Collected data:
####################

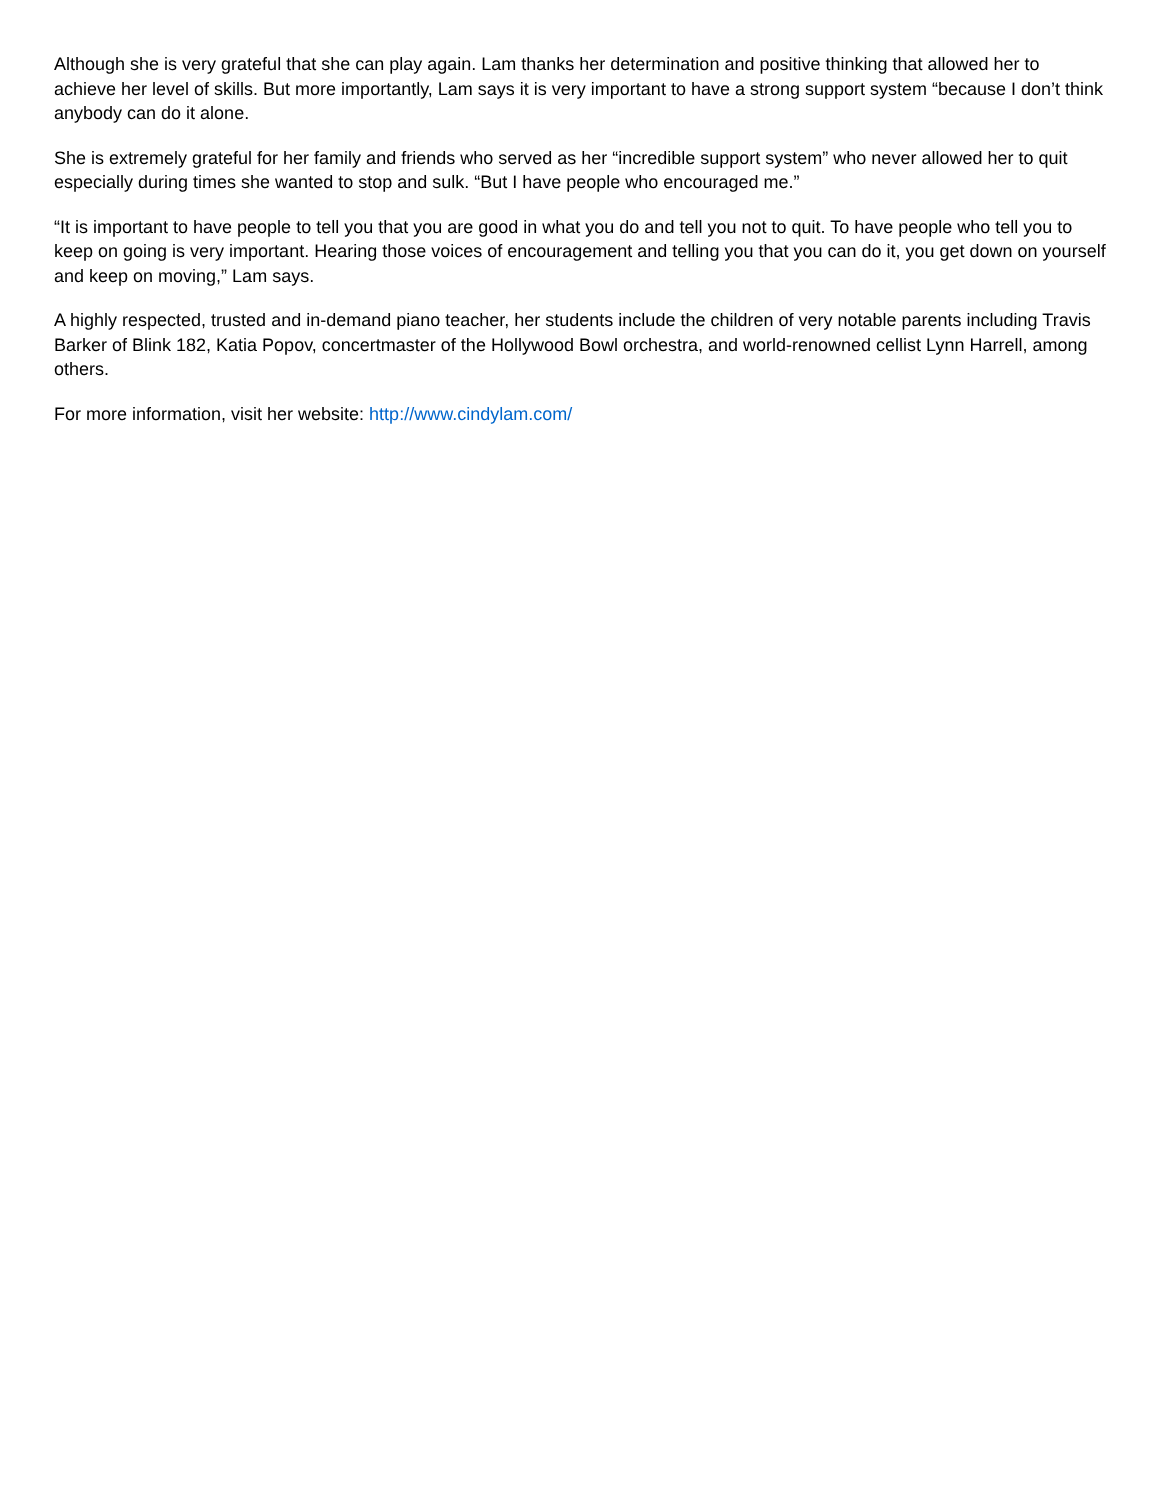Although she is very grateful that she can play again. Lam thanks her determination and positive thinking that allowed her to achieve her level of skills. But more importantly, Lam says it is very important to have a strong support system “because I don’t think anybody can do it alone.
She is extremely grateful for her family and friends who served as her “incredible support system” who never allowed her to quit especially during times she wanted to stop and sulk. “But I have people who encouraged me.”
“It is important to have people to tell you that you are good in what you do and tell you not to quit. To have people who tell you to keep on going is very important. Hearing those voices of encouragement and telling you that you can do it, you get down on yourself and keep on moving,” Lam says.
A highly respected, trusted and in-demand piano teacher, her students include the children of very notable parents including Travis Barker of Blink 182, Katia Popov, concertmaster of the Hollywood Bowl orchestra, and world-renowned cellist Lynn Harrell, among others.
For more information, visit her website: http://www.cindylam.com/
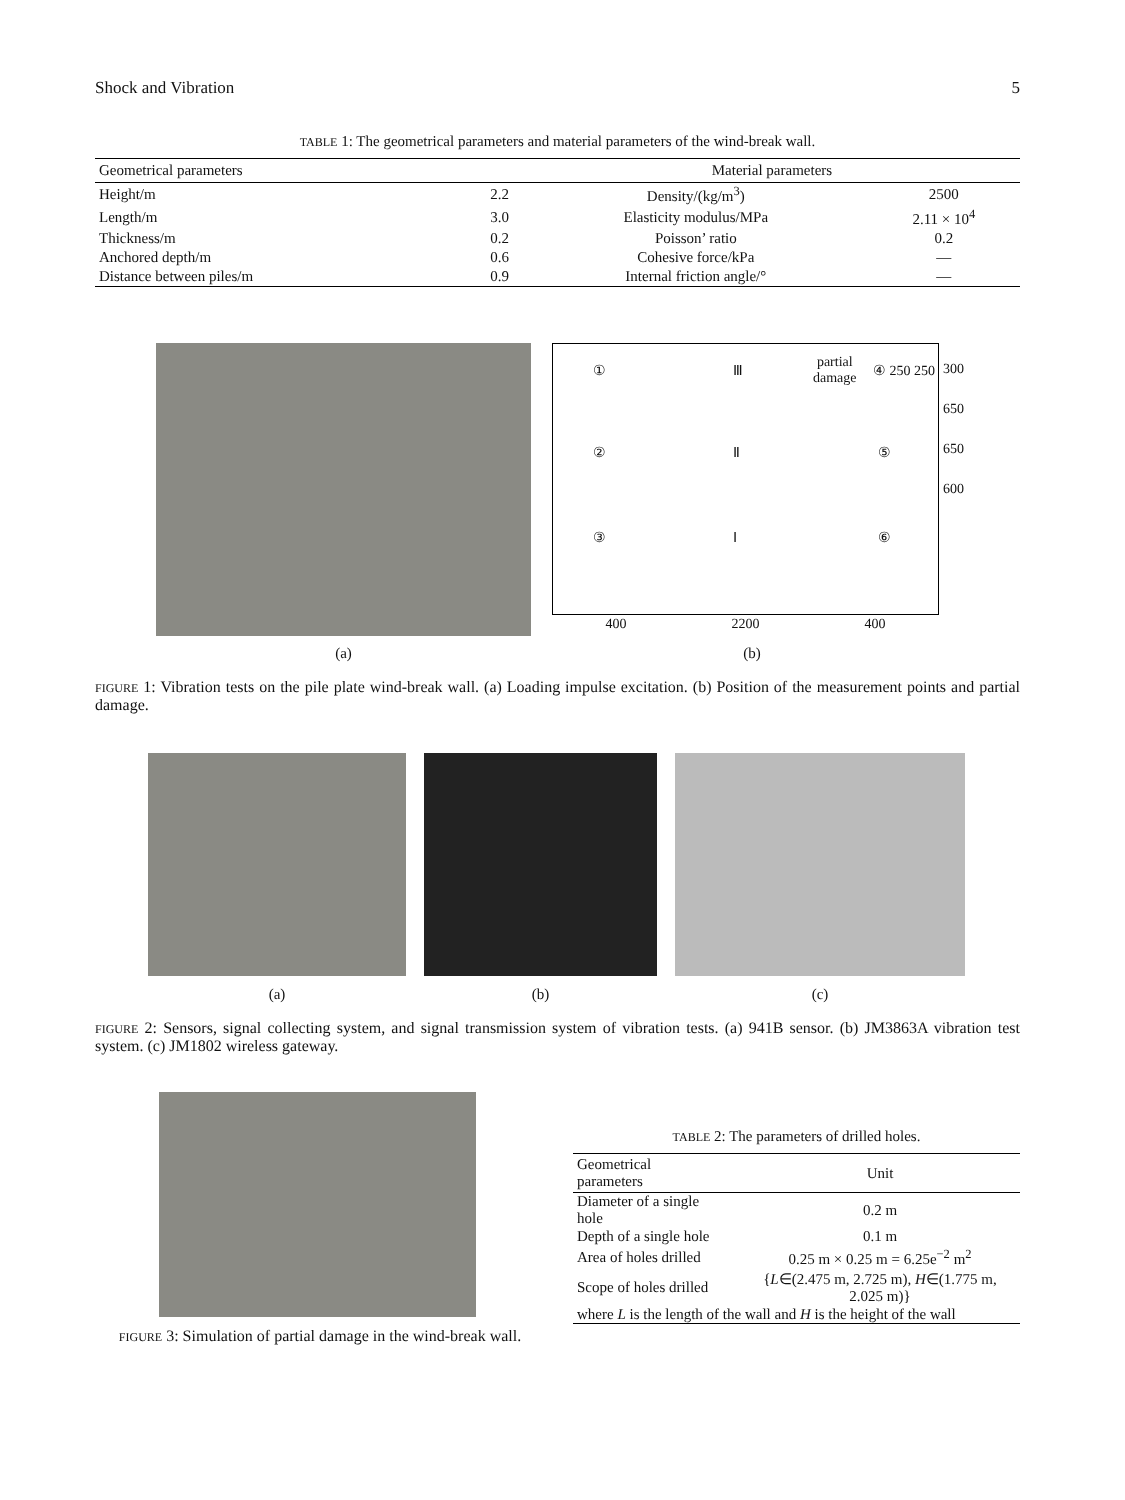Shock and Vibration 5
TABLE 1: The geometrical parameters and material parameters of the wind-break wall.
| Geometrical parameters | | Material parameters | |
| --- | --- | --- | --- |
| Height/m | 2.2 | Density/(kg/m<sup>3</sup>) | 2500 |
| Length/m | 3.0 | Elasticity modulus/MPa | 2.11 × 10<sup>4</sup> |
| Thickness/m | 0.2 | Poisson’ ratio | 0.2 |
| Anchored depth/m | 0.6 | Cohesive force/kPa | — |
| Distance between piles/m | 0.9 | Internal friction angle/° | — |
① Ⅲ
partial
damage
④ 250 250
② Ⅱ ⑤
③ Ⅰ ⑥
300 650 650 600
400 2200 400
(a) (b)
FIGURE 1: Vibration tests on the pile plate wind-break wall. (a) Loading impulse excitation. (b) Position of the measurement points and partial damage.
(a) (b) (c)
FIGURE 2: Sensors, signal collecting system, and signal transmission system of vibration tests. (a) 941B sensor. (b) JM3863A vibration test system. (c) JM1802 wireless gateway.
FIGURE 3: Simulation of partial damage in the wind-break wall.
TABLE 2: The parameters of drilled holes.
| Geometrical parameters | Unit |
| --- | --- |
| Diameter of a single hole | 0.2 m |
| Depth of a single hole | 0.1 m |
| Area of holes drilled | 0.25 m × 0.25 m = 6.25e<sup>−2</sup> m<sup>2</sup> |
| Scope of holes drilled | { L ∈(2.475 m, 2.725 m), H ∈(1.775 m, 2.025 m)} |
| where L is the length of the wall and H is the height of the wall | |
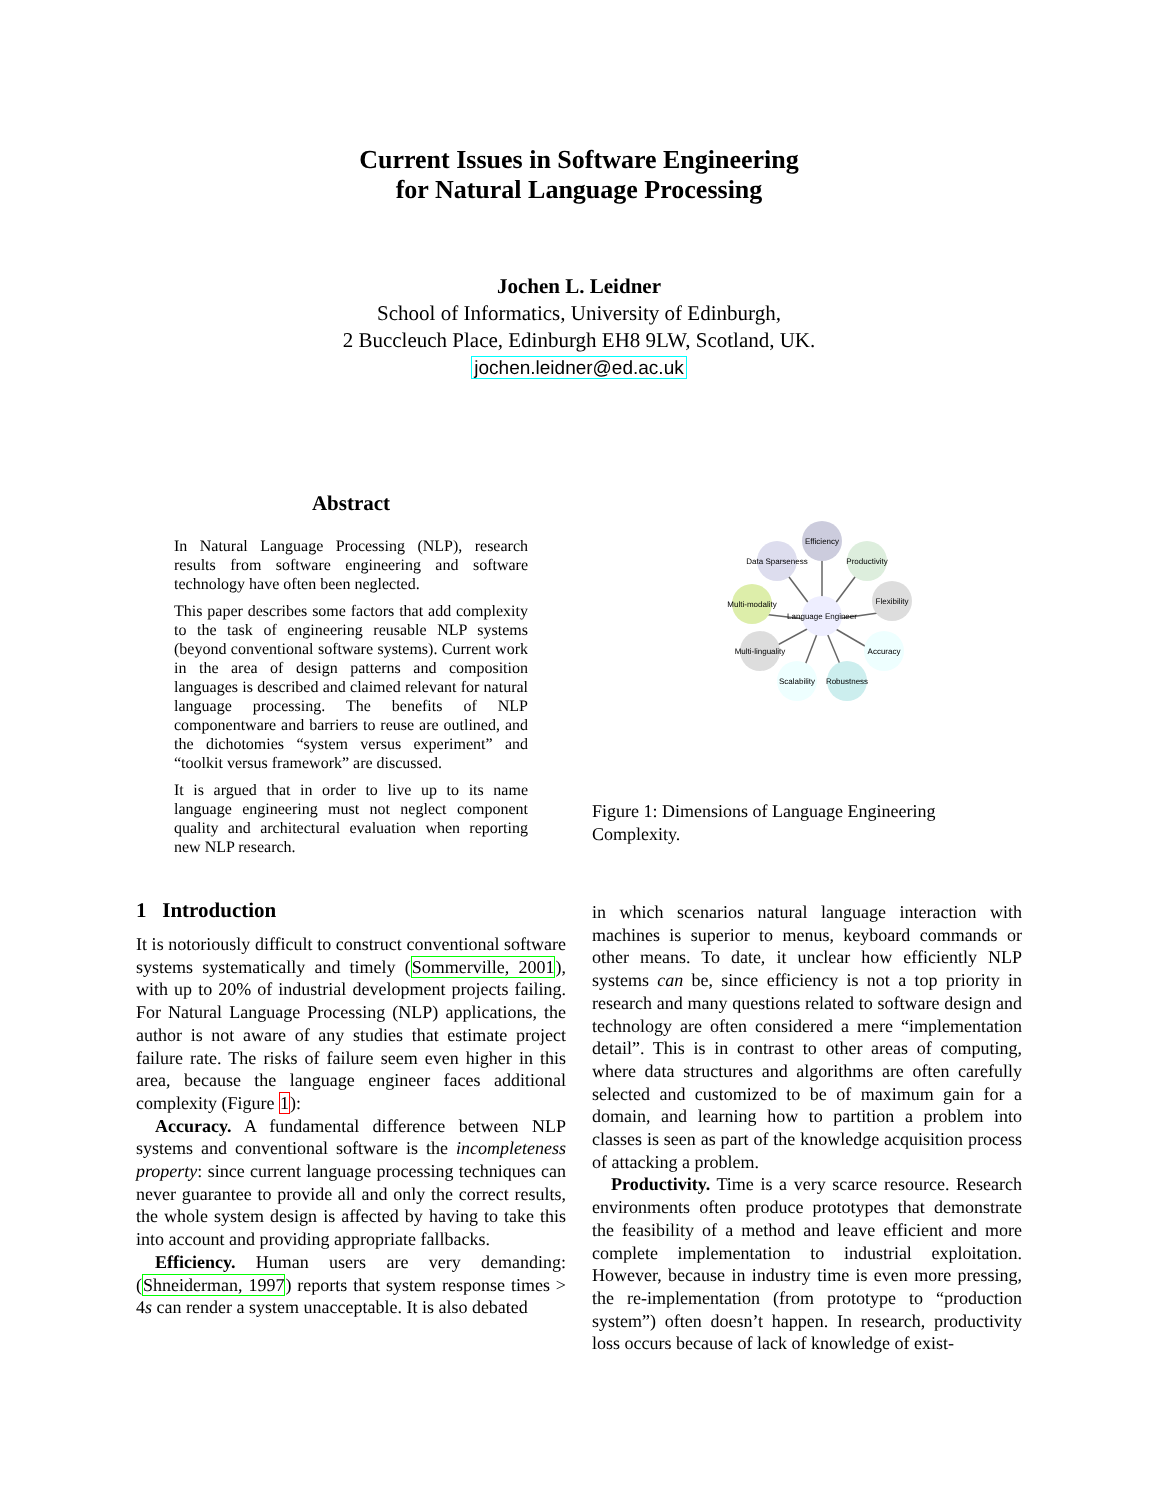Current Issues in Software Engineering
for Natural Language Processing
Jochen L. Leidner
School of Informatics, University of Edinburgh,
2 Buccleuch Place, Edinburgh EH8 9LW, Scotland, UK.
jochen.leidner@ed.ac.uk
Abstract
In Natural Language Processing (NLP), research results from software engineering and software technology have often been neglected.
This paper describes some factors that add complexity to the task of engineering reusable NLP systems (beyond conventional software systems). Current work in the area of design patterns and composition languages is described and claimed relevant for natural language processing. The benefits of NLP componentware and barriers to reuse are outlined, and the dichotomies “system versus experiment” and “toolkit versus framework” are discussed.
It is argued that in order to live up to its name language engineering must not neglect component quality and architectural evaluation when reporting new NLP research.
1 Introduction
It is notoriously difficult to construct conventional software systems systematically and timely (Sommerville, 2001), with up to 20% of industrial development projects failing. For Natural Language Processing (NLP) applications, the author is not aware of any studies that estimate project failure rate. The risks of failure seem even higher in this area, because the language engineer faces additional complexity (Figure 1):
Accuracy. A fundamental difference between NLP systems and conventional software is the incompleteness property: since current language processing techniques can never guarantee to provide all and only the correct results, the whole system design is affected by having to take this into account and providing appropriate fallbacks.
Efficiency. Human users are very demanding: (Shneiderman, 1997) reports that system response times > 4s can render a system unacceptable. It is also debated
Efficiency
Data Sparseness
Productivity
Multi-modality
Flexibility
Language Engineer
Multi-linguality
Accuracy
Scalability
Robustness
Figure 1: Dimensions of Language Engineering Complexity.
in which scenarios natural language interaction with machines is superior to menus, keyboard commands or other means. To date, it unclear how efficiently NLP systems can be, since efficiency is not a top priority in research and many questions related to software design and technology are often considered a mere “implementation detail”. This is in contrast to other areas of computing, where data structures and algorithms are often carefully selected and customized to be of maximum gain for a domain, and learning how to partition a problem into classes is seen as part of the knowledge acquisition process of attacking a problem.
Productivity. Time is a very scarce resource. Research environments often produce prototypes that demonstrate the feasibility of a method and leave efficient and more complete implementation to industrial exploitation. However, because in industry time is even more pressing, the re-implementation (from prototype to “production system”) often doesn’t happen. In research, productivity loss occurs because of lack of knowledge of exist-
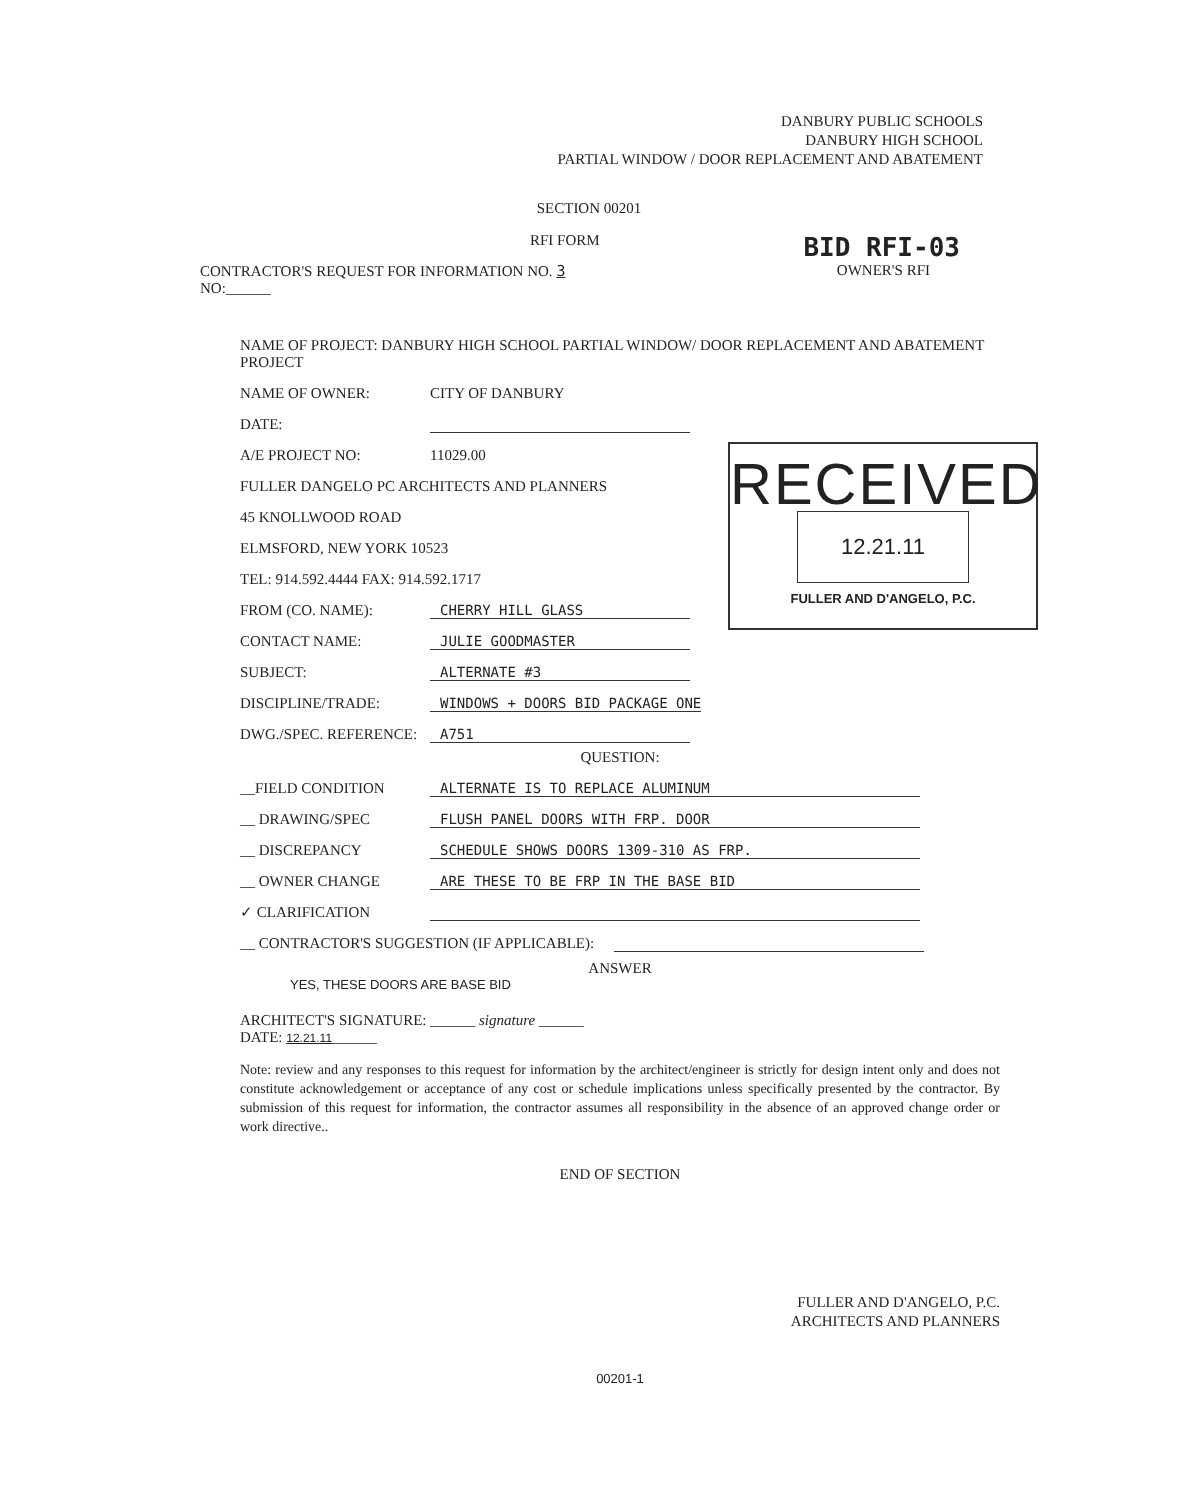DANBURY PUBLIC SCHOOLS
DANBURY HIGH SCHOOL
PARTIAL WINDOW / DOOR REPLACEMENT AND ABATEMENT
RECEIVED
12.21.11
FULLER AND D'ANGELO, P.C.
SECTION 00201
RFI FORM BID RFI-03
CONTRACTOR'S REQUEST FOR INFORMATION NO. 3 OWNER'S RFI
NO:______
NAME OF PROJECT: DANBURY HIGH SCHOOL PARTIAL WINDOW/ DOOR REPLACEMENT AND ABATEMENT PROJECT
NAME OF OWNER: CITY OF DANBURY
DATE:
A/E PROJECT NO: 11029.00
FULLER DANGELO PC ARCHITECTS AND PLANNERS
45 KNOLLWOOD ROAD
ELMSFORD, NEW YORK 10523
TEL: 914.592.4444 FAX: 914.592.1717
FROM (CO. NAME): CHERRY HILL GLASS
CONTACT NAME: JULIE GOODMASTER
SUBJECT: ALTERNATE #3
DISCIPLINE/TRADE: WINDOWS + DOORS BID PACKAGE ONE
DWG./SPEC. REFERENCE: A751
QUESTION:
__FIELD CONDITION ALTERNATE IS TO REPLACE ALUMINUM
__ DRAWING/SPEC FLUSH PANEL DOORS WITH FRP. DOOR
__ DISCREPANCY SCHEDULE SHOWS DOORS 1309-310 AS FRP.
__ OWNER CHANGE ARE THESE TO BE FRP IN THE BASE BID
✓ CLARIFICATION
__ CONTRACTOR'S SUGGESTION (IF APPLICABLE):
ANSWER
YES, THESE DOORS ARE BASE BID
ARCHITECT'S SIGNATURE: ______ signature ______
DATE: 12.21.11______
Note: review and any responses to this request for information by the architect/engineer is strictly for design intent only and does not constitute acknowledgement or acceptance of any cost or schedule implications unless specifically presented by the contractor. By submission of this request for information, the contractor assumes all responsibility in the absence of an approved change order or work directive..
END OF SECTION
FULLER AND D'ANGELO, P.C.
ARCHITECTS AND PLANNERS
00201-1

####################

Report how many lines above hold "since", number only.

▸ **RESULT BELOW**
2